WHAT TO WORK ON:
Transcribe all the lines below exactly. Omit the pictures.

SOURCE DATA:
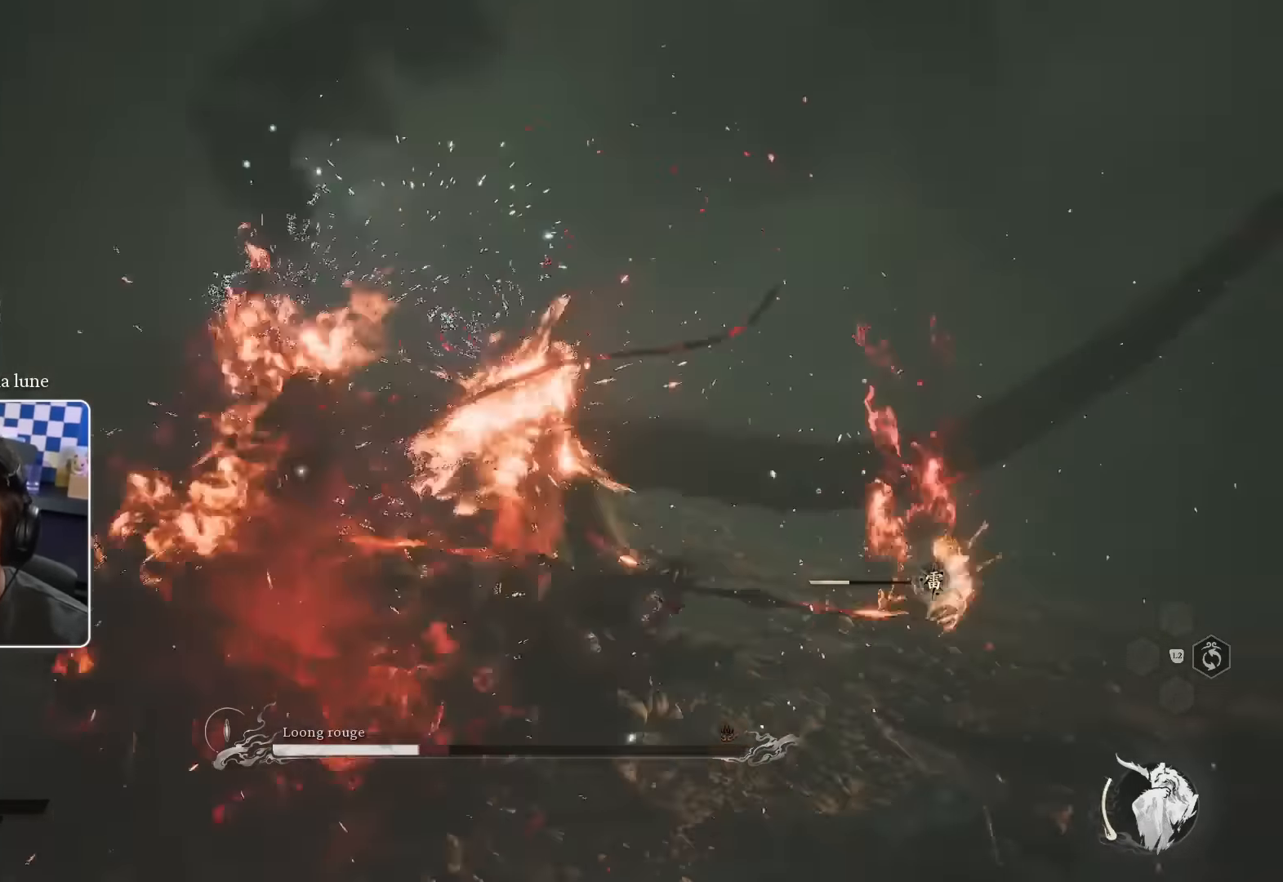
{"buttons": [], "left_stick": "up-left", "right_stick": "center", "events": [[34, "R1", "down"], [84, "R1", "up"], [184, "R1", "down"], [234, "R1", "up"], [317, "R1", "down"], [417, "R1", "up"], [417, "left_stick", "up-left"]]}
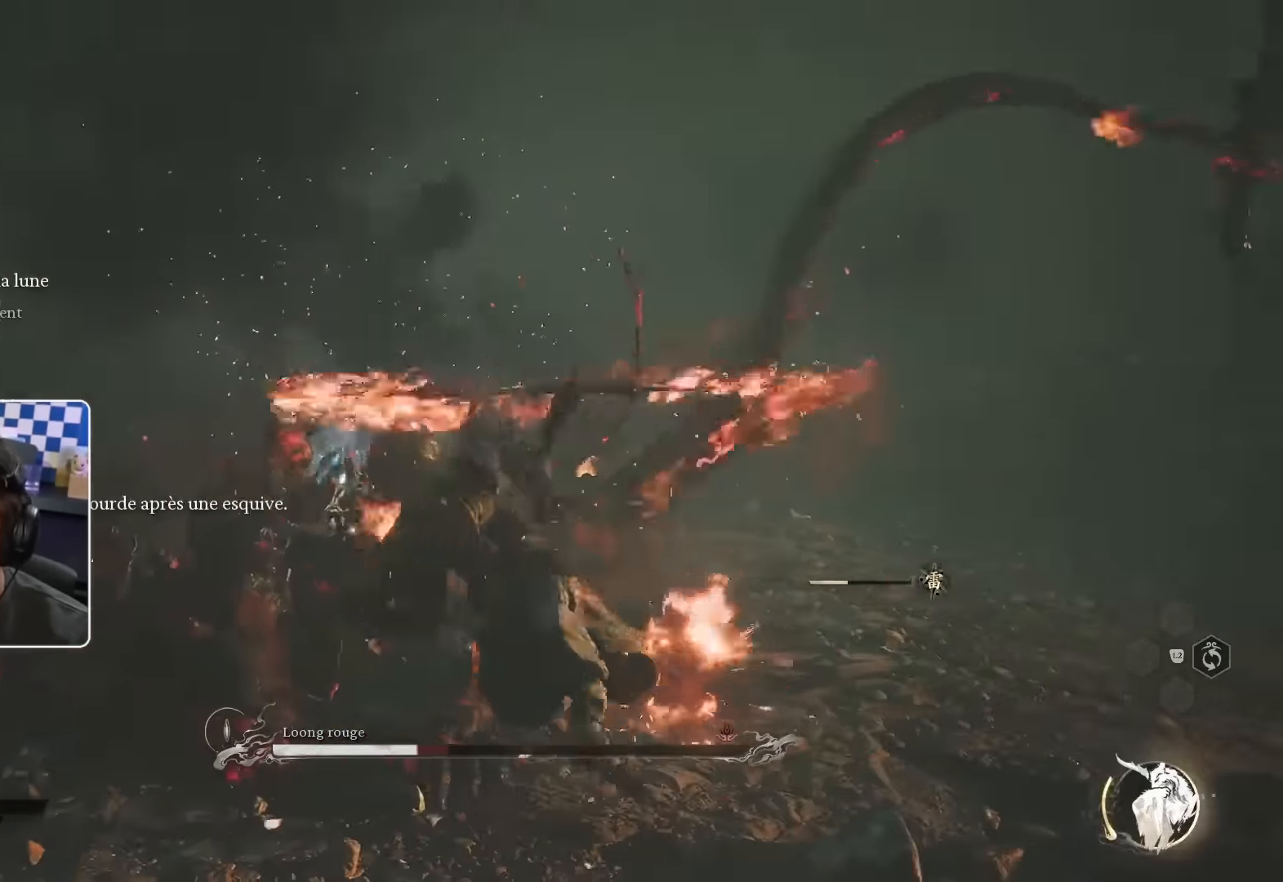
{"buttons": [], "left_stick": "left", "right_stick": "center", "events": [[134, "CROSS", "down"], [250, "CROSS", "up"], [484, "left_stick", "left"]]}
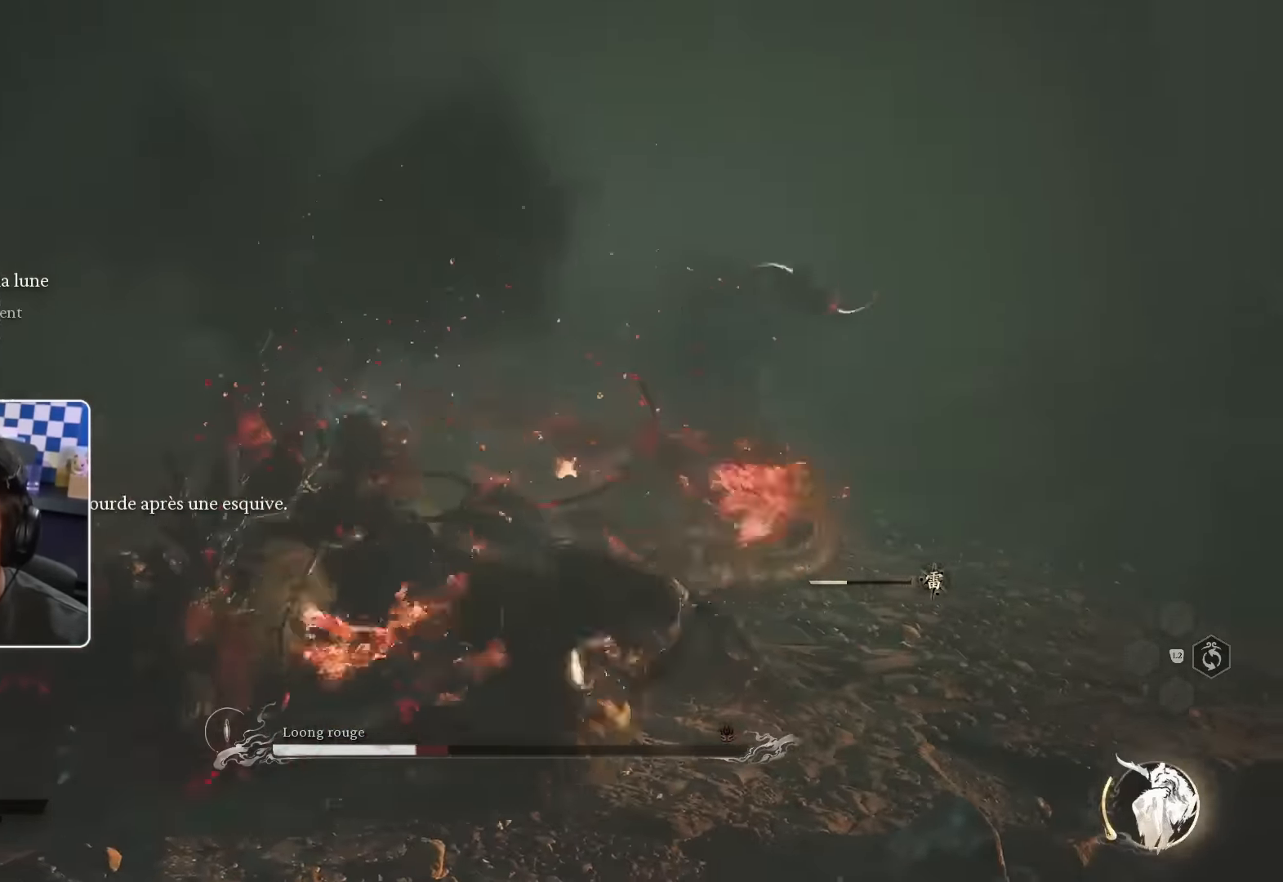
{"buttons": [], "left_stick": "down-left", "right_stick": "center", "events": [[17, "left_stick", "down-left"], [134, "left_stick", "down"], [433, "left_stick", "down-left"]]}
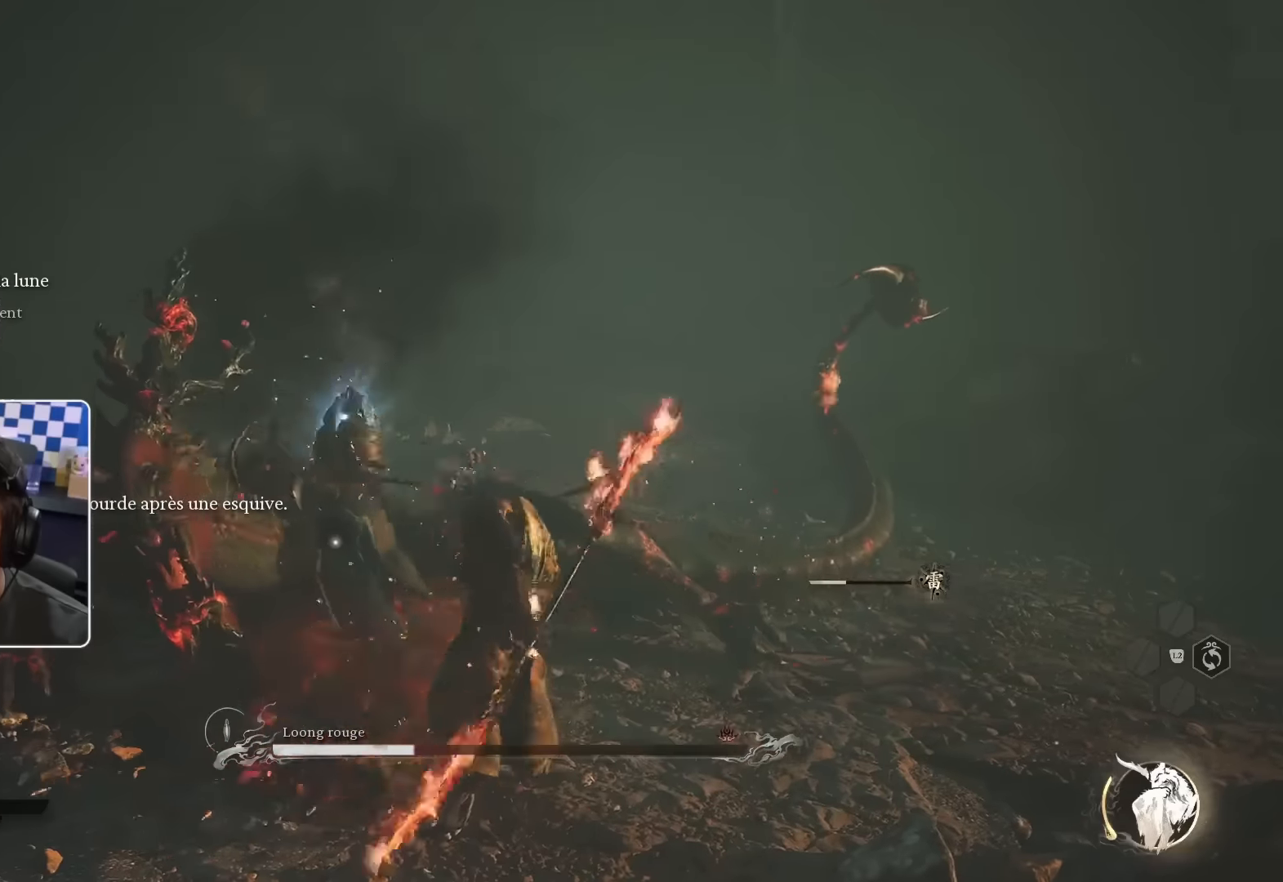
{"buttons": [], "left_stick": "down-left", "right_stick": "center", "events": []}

EXERCISE OUTPUT:
{"buttons": [], "left_stick": "up-left", "right_stick": "center", "events": [[34, "R1", "down"], [84, "R1", "up"], [184, "R1", "down"], [234, "R1", "up"], [317, "R1", "down"], [417, "R1", "up"], [417, "left_stick", "up-left"]]}
{"buttons": [], "left_stick": "left", "right_stick": "center", "events": [[134, "CROSS", "down"], [250, "CROSS", "up"], [484, "left_stick", "left"]]}
{"buttons": [], "left_stick": "down-left", "right_stick": "center", "events": [[17, "left_stick", "down-left"], [134, "left_stick", "down"], [433, "left_stick", "down-left"]]}
{"buttons": [], "left_stick": "down-left", "right_stick": "center", "events": []}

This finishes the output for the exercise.